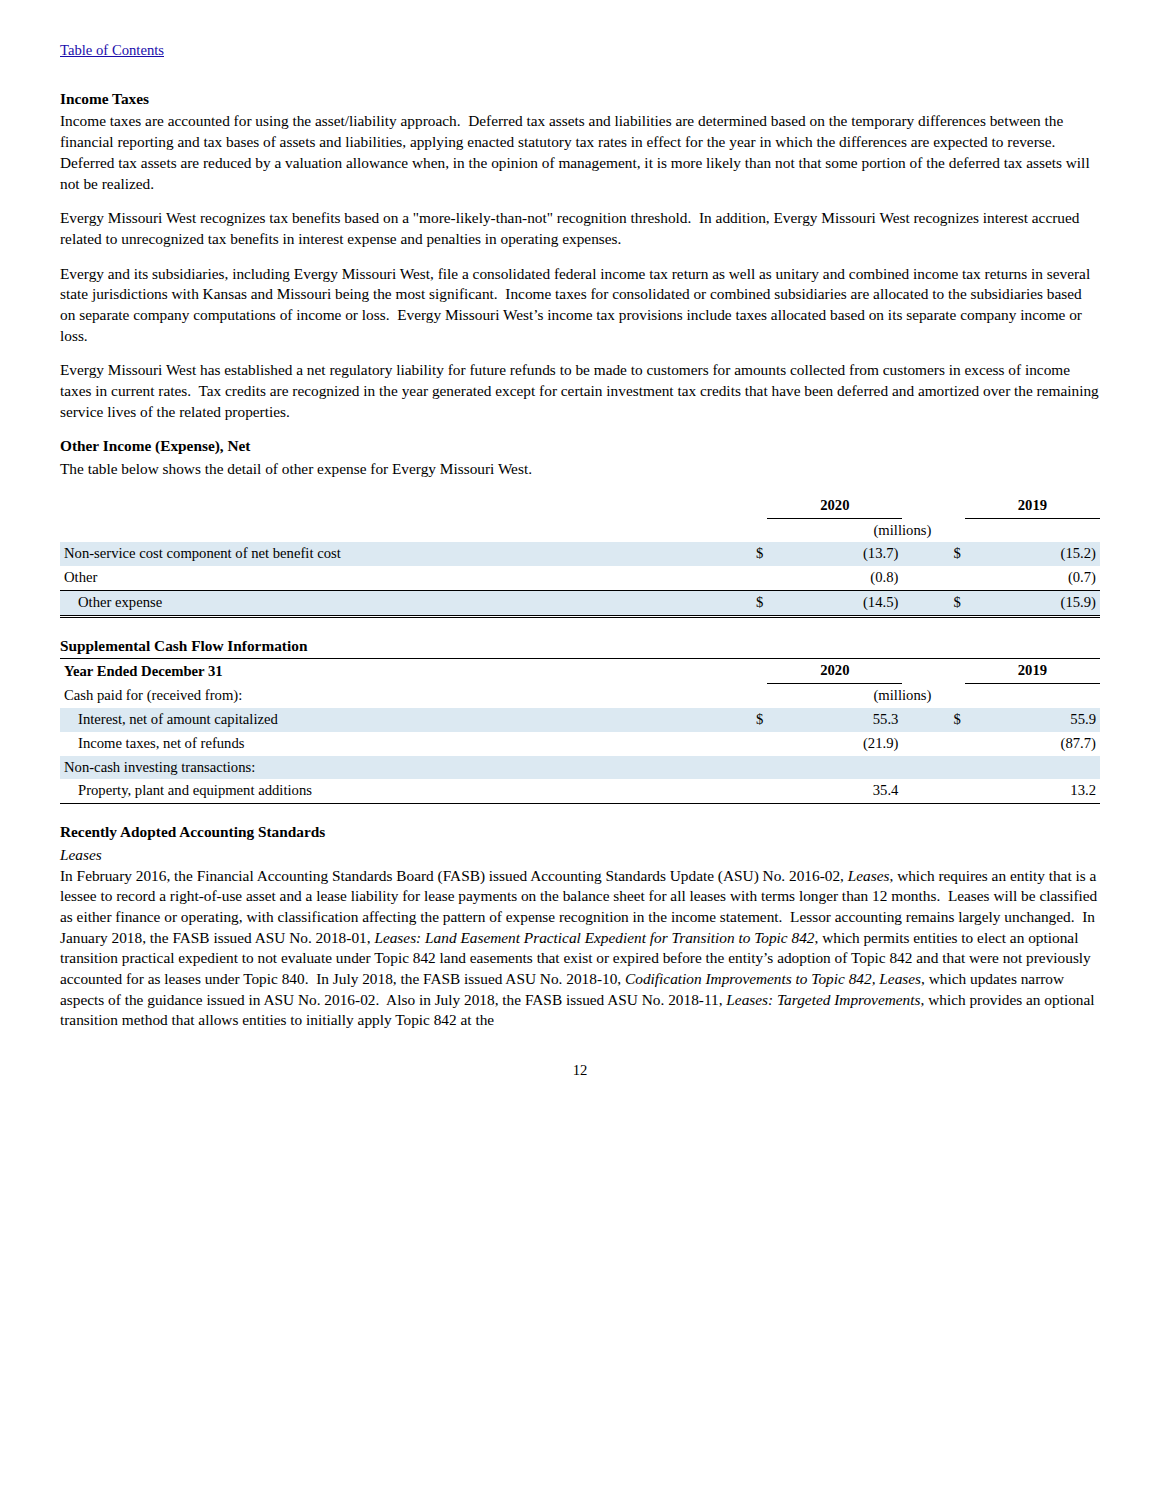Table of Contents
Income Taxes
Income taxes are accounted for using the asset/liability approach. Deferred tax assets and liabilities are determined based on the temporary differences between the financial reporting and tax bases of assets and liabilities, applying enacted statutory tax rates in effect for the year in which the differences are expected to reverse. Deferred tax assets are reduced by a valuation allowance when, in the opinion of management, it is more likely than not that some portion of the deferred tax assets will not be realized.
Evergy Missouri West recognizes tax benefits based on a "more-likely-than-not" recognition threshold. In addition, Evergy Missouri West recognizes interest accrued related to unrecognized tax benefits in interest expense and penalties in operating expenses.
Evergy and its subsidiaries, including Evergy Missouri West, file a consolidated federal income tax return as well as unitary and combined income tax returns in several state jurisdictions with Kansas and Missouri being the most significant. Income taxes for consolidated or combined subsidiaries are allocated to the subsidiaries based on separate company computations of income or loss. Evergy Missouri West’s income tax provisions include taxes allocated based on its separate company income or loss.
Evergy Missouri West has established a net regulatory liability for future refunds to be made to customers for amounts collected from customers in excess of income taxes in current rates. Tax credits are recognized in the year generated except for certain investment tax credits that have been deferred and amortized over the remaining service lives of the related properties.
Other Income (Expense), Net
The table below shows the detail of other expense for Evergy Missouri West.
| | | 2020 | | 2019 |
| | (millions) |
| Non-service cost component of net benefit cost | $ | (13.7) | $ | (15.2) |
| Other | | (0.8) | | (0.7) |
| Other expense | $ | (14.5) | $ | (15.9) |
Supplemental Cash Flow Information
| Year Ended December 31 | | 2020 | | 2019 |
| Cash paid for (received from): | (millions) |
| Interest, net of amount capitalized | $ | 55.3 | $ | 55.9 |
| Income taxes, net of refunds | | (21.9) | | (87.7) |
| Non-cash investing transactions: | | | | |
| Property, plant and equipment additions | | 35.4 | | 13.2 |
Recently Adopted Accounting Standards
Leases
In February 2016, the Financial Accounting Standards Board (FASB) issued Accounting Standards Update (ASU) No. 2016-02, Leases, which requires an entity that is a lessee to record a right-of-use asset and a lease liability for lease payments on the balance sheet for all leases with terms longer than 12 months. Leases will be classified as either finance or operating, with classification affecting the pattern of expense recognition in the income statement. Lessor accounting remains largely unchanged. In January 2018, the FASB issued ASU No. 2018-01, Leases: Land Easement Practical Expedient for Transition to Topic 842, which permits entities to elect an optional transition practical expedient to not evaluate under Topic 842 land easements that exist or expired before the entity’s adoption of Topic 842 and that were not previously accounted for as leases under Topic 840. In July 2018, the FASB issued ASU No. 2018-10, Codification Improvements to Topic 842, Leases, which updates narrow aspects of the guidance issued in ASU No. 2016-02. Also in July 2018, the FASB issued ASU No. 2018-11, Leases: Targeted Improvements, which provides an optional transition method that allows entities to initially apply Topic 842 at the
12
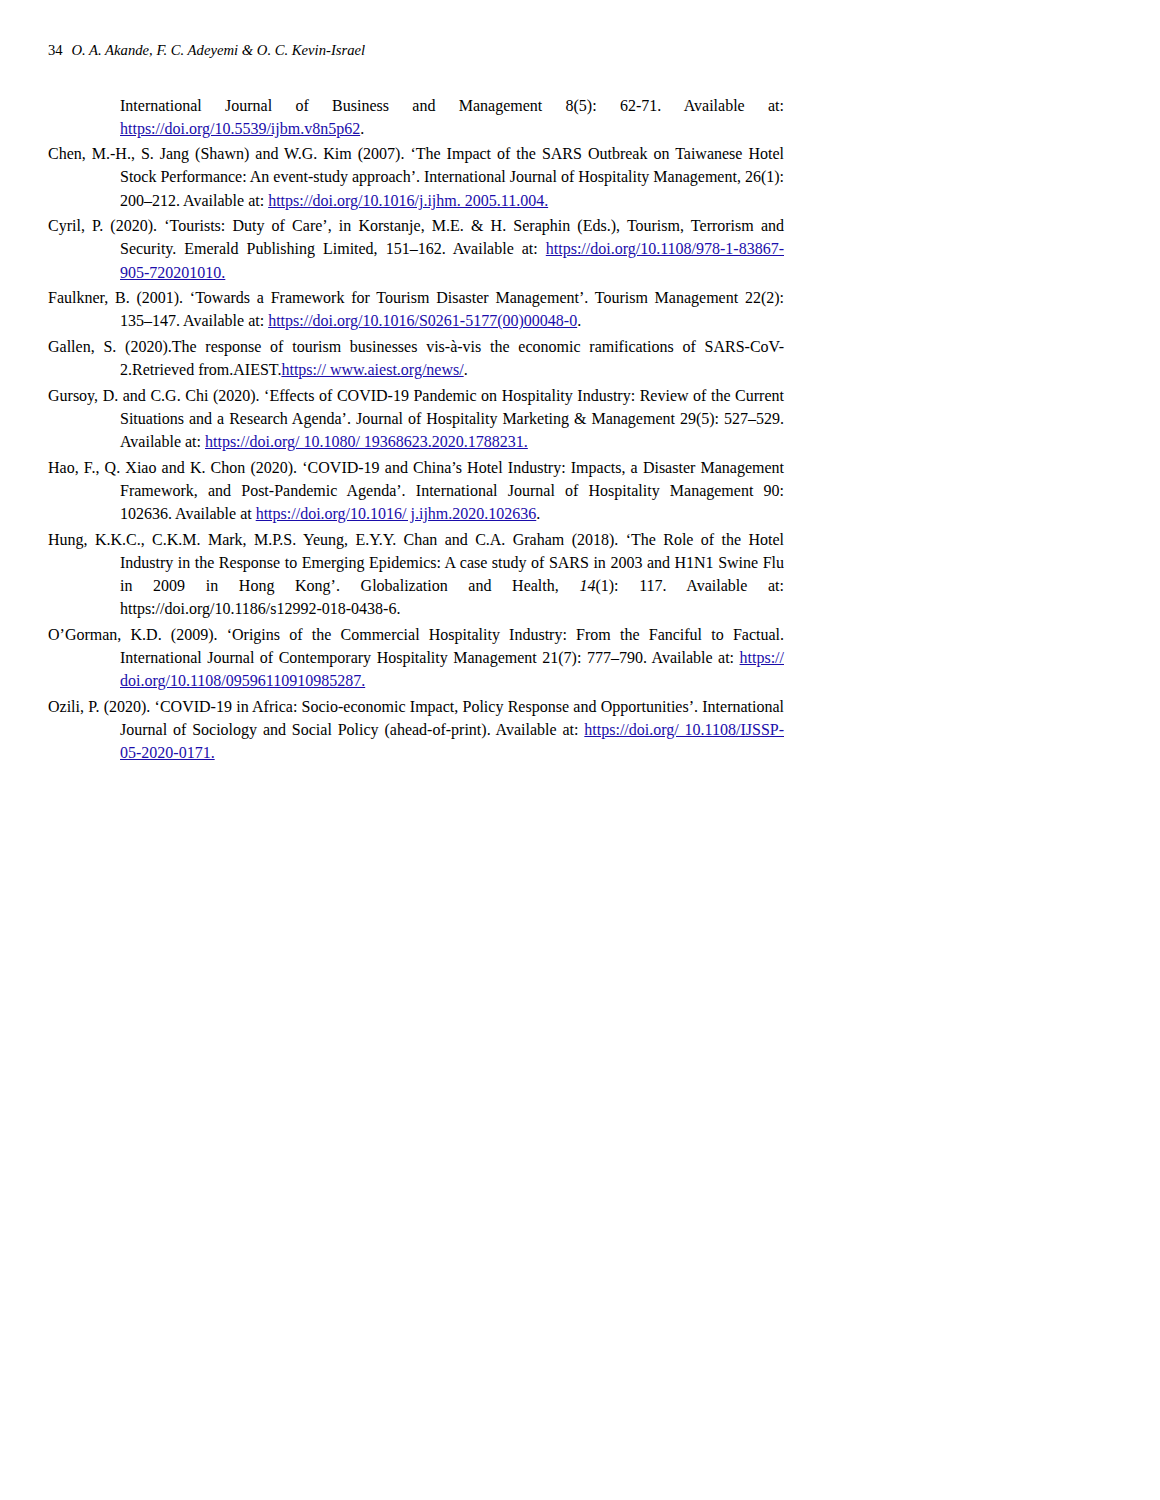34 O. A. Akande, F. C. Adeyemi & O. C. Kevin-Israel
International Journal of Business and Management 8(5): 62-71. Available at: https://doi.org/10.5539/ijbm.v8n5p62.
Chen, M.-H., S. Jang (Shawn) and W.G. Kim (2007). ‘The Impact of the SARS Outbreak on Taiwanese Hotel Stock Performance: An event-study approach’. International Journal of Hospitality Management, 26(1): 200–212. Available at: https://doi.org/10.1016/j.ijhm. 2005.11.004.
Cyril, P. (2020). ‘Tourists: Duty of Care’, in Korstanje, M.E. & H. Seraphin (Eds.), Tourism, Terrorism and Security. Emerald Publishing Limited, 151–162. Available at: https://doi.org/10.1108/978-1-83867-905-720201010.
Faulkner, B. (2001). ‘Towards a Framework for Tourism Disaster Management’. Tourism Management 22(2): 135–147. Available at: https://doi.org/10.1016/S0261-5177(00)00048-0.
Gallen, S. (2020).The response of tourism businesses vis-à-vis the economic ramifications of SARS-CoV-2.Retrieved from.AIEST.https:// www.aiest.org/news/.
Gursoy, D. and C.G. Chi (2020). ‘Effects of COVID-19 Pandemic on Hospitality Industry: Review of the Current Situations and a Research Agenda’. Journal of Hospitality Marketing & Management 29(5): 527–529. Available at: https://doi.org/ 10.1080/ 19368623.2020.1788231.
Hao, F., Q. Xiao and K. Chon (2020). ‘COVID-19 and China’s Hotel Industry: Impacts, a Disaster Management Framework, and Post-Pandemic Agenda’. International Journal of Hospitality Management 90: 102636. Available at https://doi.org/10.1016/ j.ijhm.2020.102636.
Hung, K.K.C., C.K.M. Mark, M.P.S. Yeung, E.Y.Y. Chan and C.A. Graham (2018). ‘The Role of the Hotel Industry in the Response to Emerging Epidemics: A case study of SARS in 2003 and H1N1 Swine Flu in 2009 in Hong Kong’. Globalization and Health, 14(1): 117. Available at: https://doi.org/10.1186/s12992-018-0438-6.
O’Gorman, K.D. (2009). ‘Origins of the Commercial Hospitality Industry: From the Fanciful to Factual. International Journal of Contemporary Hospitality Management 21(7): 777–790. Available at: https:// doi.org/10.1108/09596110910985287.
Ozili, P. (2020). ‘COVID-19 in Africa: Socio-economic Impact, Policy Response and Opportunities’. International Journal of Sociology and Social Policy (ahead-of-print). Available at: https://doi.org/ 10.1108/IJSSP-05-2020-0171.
◆ ◆ ◆ ◆
* **Problem description**:
Reproduce the records above exactly, but only from the line with "35.4 | | 13.2 |" up to and including the line with "Chen, M.-H., S.". Leave the pictures out.

* **Answer box**:
| Property, plant and equipment additions | | 35.4 | | 13.2 |
Recently Adopted Accounting Standards
Leases
In February 2016, the Financial Accounting Standards Board (FASB) issued Accounting Standards Update (ASU) No. 2016-02, Leases, which requires an entity that is a lessee to record a right-of-use asset and a lease liability for lease payments on the balance sheet for all leases with terms longer than 12 months. Leases will be classified as either finance or operating, with classification affecting the pattern of expense recognition in the income statement. Lessor accounting remains largely unchanged. In January 2018, the FASB issued ASU No. 2018-01, Leases: Land Easement Practical Expedient for Transition to Topic 842, which permits entities to elect an optional transition practical expedient to not evaluate under Topic 842 land easements that exist or expired before the entity’s adoption of Topic 842 and that were not previously accounted for as leases under Topic 840. In July 2018, the FASB issued ASU No. 2018-10, Codification Improvements to Topic 842, Leases, which updates narrow aspects of the guidance issued in ASU No. 2016-02. Also in July 2018, the FASB issued ASU No. 2018-11, Leases: Targeted Improvements, which provides an optional transition method that allows entities to initially apply Topic 842 at the
12
34 O. A. Akande, F. C. Adeyemi & O. C. Kevin-Israel
International Journal of Business and Management 8(5): 62-71. Available at: https://doi.org/10.5539/ijbm.v8n5p62.
Chen, M.-H., S. Jang (Shawn) and W.G. Kim (2007). ‘The Impact of the SARS Outbreak on Taiwanese Hotel Stock Performance: An event-study approach’. International Journal of Hospitality Management, 26(1): 200–212. Available at: https://doi.org/10.1016/j.ijhm. 2005.11.004.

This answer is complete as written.